Nous proposons 3 arguments en faveur de cette thèse :
- Des taux qui réagissent moins bien
D’abord, il faut être honnête : non, les taux d’intérêt ne sont pas devenus complètement aveugles au cycle économique. Ainsi, lorsque les indicateurs avancés de l’économie s’améliorent plus qu’attendu, on voit instantanément les taux d’intérêt remonter ; et inversement. Oui mais quand même, si l’on est attentif, et que l’on regarde cela sur plus longue période, on notera que cette réaction est de moins en moins forte ; comme si les taux se désensibilisaient progressivement du cycle économique.

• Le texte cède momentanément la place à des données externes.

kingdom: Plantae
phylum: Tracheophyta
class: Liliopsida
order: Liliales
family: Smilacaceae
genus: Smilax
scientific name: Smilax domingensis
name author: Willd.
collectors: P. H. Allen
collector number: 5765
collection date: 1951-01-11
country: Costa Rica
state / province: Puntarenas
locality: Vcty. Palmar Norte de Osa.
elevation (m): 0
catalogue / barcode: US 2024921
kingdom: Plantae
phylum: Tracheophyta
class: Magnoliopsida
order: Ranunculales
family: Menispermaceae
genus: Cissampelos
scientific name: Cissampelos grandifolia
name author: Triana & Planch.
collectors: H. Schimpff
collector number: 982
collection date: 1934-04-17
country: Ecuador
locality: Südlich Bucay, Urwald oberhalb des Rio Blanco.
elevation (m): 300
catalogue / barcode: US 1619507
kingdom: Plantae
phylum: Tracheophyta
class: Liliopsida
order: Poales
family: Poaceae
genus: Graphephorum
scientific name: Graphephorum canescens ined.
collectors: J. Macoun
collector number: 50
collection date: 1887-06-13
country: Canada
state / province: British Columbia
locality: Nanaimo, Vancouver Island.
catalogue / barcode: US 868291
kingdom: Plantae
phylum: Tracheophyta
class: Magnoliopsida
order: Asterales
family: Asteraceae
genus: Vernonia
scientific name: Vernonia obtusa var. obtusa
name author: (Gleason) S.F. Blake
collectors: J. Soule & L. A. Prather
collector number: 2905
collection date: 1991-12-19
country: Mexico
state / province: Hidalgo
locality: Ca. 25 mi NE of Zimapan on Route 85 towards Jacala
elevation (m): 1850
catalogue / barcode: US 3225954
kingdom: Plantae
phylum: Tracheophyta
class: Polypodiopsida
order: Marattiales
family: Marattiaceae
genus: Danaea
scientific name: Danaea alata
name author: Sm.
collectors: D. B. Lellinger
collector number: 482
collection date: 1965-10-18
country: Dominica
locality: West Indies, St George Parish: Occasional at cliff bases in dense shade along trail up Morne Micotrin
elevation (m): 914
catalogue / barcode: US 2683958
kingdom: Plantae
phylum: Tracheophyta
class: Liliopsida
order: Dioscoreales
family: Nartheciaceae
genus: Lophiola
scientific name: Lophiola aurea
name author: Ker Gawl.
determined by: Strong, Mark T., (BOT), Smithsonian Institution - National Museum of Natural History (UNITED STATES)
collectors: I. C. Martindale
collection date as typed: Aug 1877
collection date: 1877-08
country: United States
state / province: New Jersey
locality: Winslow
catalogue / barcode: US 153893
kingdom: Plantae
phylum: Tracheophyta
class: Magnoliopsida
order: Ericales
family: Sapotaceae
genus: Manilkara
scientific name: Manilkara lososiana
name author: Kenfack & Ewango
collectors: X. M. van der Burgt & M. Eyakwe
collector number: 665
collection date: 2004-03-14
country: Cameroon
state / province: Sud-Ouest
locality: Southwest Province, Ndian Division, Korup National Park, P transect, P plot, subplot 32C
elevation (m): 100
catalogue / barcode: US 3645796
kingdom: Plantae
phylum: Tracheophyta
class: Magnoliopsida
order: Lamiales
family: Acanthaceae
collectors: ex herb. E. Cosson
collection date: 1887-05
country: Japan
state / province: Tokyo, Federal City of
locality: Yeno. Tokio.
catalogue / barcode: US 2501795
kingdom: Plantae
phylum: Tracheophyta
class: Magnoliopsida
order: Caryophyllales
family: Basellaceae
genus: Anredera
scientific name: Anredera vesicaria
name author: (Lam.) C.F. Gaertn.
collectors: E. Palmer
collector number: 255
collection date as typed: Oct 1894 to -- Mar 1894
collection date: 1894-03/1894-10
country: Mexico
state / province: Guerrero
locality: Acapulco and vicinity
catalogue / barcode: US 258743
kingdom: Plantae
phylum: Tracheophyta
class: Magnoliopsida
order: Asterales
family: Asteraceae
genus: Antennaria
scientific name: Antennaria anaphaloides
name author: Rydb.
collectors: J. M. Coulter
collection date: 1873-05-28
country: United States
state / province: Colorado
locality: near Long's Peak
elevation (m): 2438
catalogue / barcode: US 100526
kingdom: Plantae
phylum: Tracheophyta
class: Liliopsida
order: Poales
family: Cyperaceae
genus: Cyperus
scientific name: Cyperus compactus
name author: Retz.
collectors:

- Des taux qui prévoient moins bien
Les taux d’intérêt auraient un pouvoir prédictif sur le cycle économique, mais pas tout seul, pas toujours, et même de moins en moins. Pas tout seul car si les taux prévoient c’est surtout lorsqu’ils ont associés à une autre variable : la plus célèbre association est la courbe de taux, qui lie le taux long au taux court. Pas toujours car en fait ce pouvoir prédictif serait surtout très dépendant du contexte : durant les crises le pouvoir prédictif est plus fort. De moins en moins, car depuis quelques années le pouvoir prédictif aurait diminué, à cause d’un cycle particulier, des politiques, on ne sait pas.
- Le trou noir japonais
Depuis 30 ans maintenant : la Banque Centrale crée toujours plus de monnaie, pratique toujours des taux bas, mais toujours pas de reprise de l’inflation. Davantage de dette ? toujours pas d’inflation. Les taux japonais n’intéressent plus les japonais, mais les autorités agitent ces taux comme un chiffon pour signifier qu’ils sont encore vivants. D’une certaine manière, on pourrait dire la même chose des taux européens et américains, qui semblent s’effondrer sur eux-mêmes. On ne reconnait plus les taux, que les crises successives et les politiques monétaires non conventionnelles ont achevé de défigurer.
Conclusion : les aveugles et l’éléphant
On ne sait donc pas ce qui se cache vraiment derrière des taux si bas. On les palpe, on les secoue, on les sent, pour y deviner un message. Chacun y voit alors quelque chose qui lui fait écho : les taux d’intérêt si bas sont une opportunité pour les uns, un mauvais présage pour les autres. De la même façon, les aveugles et l'éléphant est une fable indienne qui raconte l'histoire de six voyageurs aveugles explorant différentes parties d'un éléphant : « c’est un serpent » dira l’un en touchant la trompe, « c’est une lance » dira l’autre… Finalement, ce n’est ni l’un ni l’autre. Une fable destinée à nous mettre en garde contre la tentation de tout interpréter. Dans notre cas, peut-être que les taux bas ne sont ni une aubaine, ni un mauvais présage, ils signifient autre chose, peut-être plus grand-chose.